Don’t get me wrong, I think buying a home is a great way to accumulate equity, and it does have some advantages over other equity vehicles. For starters, while it can go down, property value usually increases much more consistently than other accounts. There are always exceptions, of course.

Mortgages Cost

Have you ever looked carefully at a mortgage bill or an amortization table? No? Well, I have an amortization table right here. Let’s take a look and see what we find:

Amortization Table

This is for a $200,000 30 year fixed-rate mortgage at a 6% interest rate, analyzed over the first year of the loan. Notice how much is paid in interest. The cumulative interest for the year is almost $12,000!! That’s about $1,000 a month that is lost as surely as rent is lost when it is paid. You only have about $2400 worth of equity in the home, plus any appreciation that the property experienced that year. If you pay a higher interest rate than 6%, then you pay even more in interest and have a higher monthly payment as well.

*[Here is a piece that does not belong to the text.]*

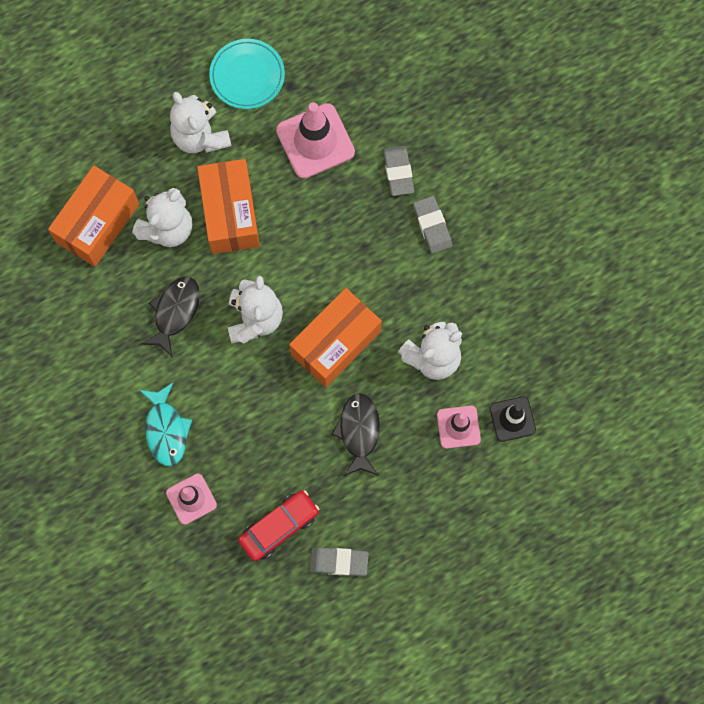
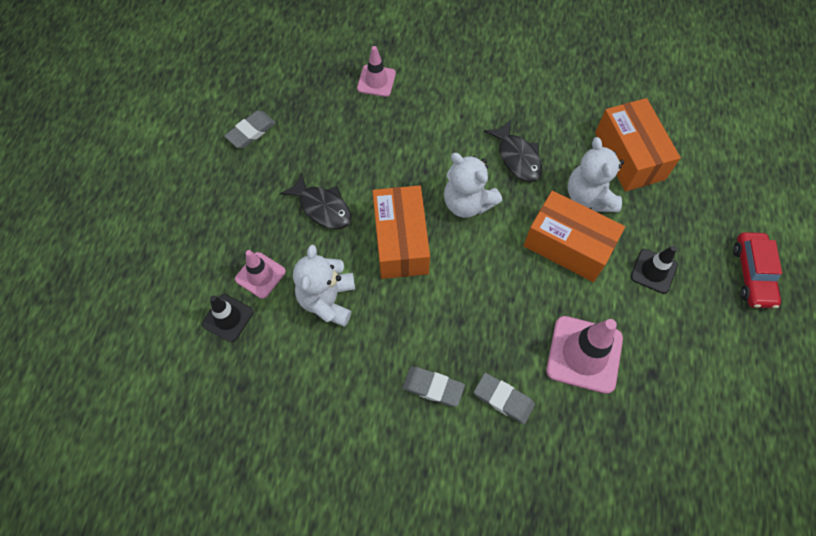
camera: 130 degrees right, 10 degrees down
(166, 430) = (436, 97): turquoise fish -> none
(200, 136) = (653, 271): white teddy bear -> black traffic cone
(247, 76) = (687, 346): turquoise plate -> none
(279, 527) = (308, 115): red car -> red car (752, 274)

Compare the mortgage above with the following situation. You rent an apartment for $600/month. You could afford to pay the mortgage payment, but are not sure whether it is a good time to move into a home. Instead, you invest the difference between your $600 rent and the $1200 mortgage payment.

So, after 5 years, where would you stand on the rent vs. buy scenario above? Let’s see.

Mortgage:

  • Interest Paid: $58,000
  • Equity (no appreciation applied): $14,000
  • Total Change in Net Worth: -$44,000 + appreciation on the property

Renting:

  • Rent paid: $36,000
  • Savings Account Balance (no interest applied): $36,000
  • Total Change in Net Worth: $0 + interest on the account

As you can see, the net benefit of renting exceeds the benefit of homeowner ship, at least from a purely mathematical perspective. With renting, you would have received interest on your invested dollars, and with the mortgage, you would have received appreciation on the property.

Many first-time home buyers neglect to account for some of the other costs of homeownership. Things like state property tax and higher utility bills make homeownership just that much more costly without providing any equitable benefit.  Think also about the cost of maintaining the property (not to mention the annoyance of having to fix everything that breaks!).  These costs can be quite substantial, just ask anyone who has owned a home for a significant period of time. When you own your own home, there is no landlord to come fix the broken water lines, or to replace the furnace, etc. Paying to maintain the house does not generally increase the value of the home, unless improvements are made while repairs are going on.

The last word

I know it may sound like I am opposed to mortgages and homeownership. The fact is, homeownership can be one of the best ways to increase your wealth, not to mention the perks of having your own private home. But when considering whether or not to continue renting, don’t just discount renting as an option because it provides no property equity. Take a look at your situation. Crunch some numbers (or find someone who knows how to do it for you), think things through, try to find the hidden costs, and make an informed decision. Homeownership will benefit you greatly in the long run, but in the short term can leave much to be desired.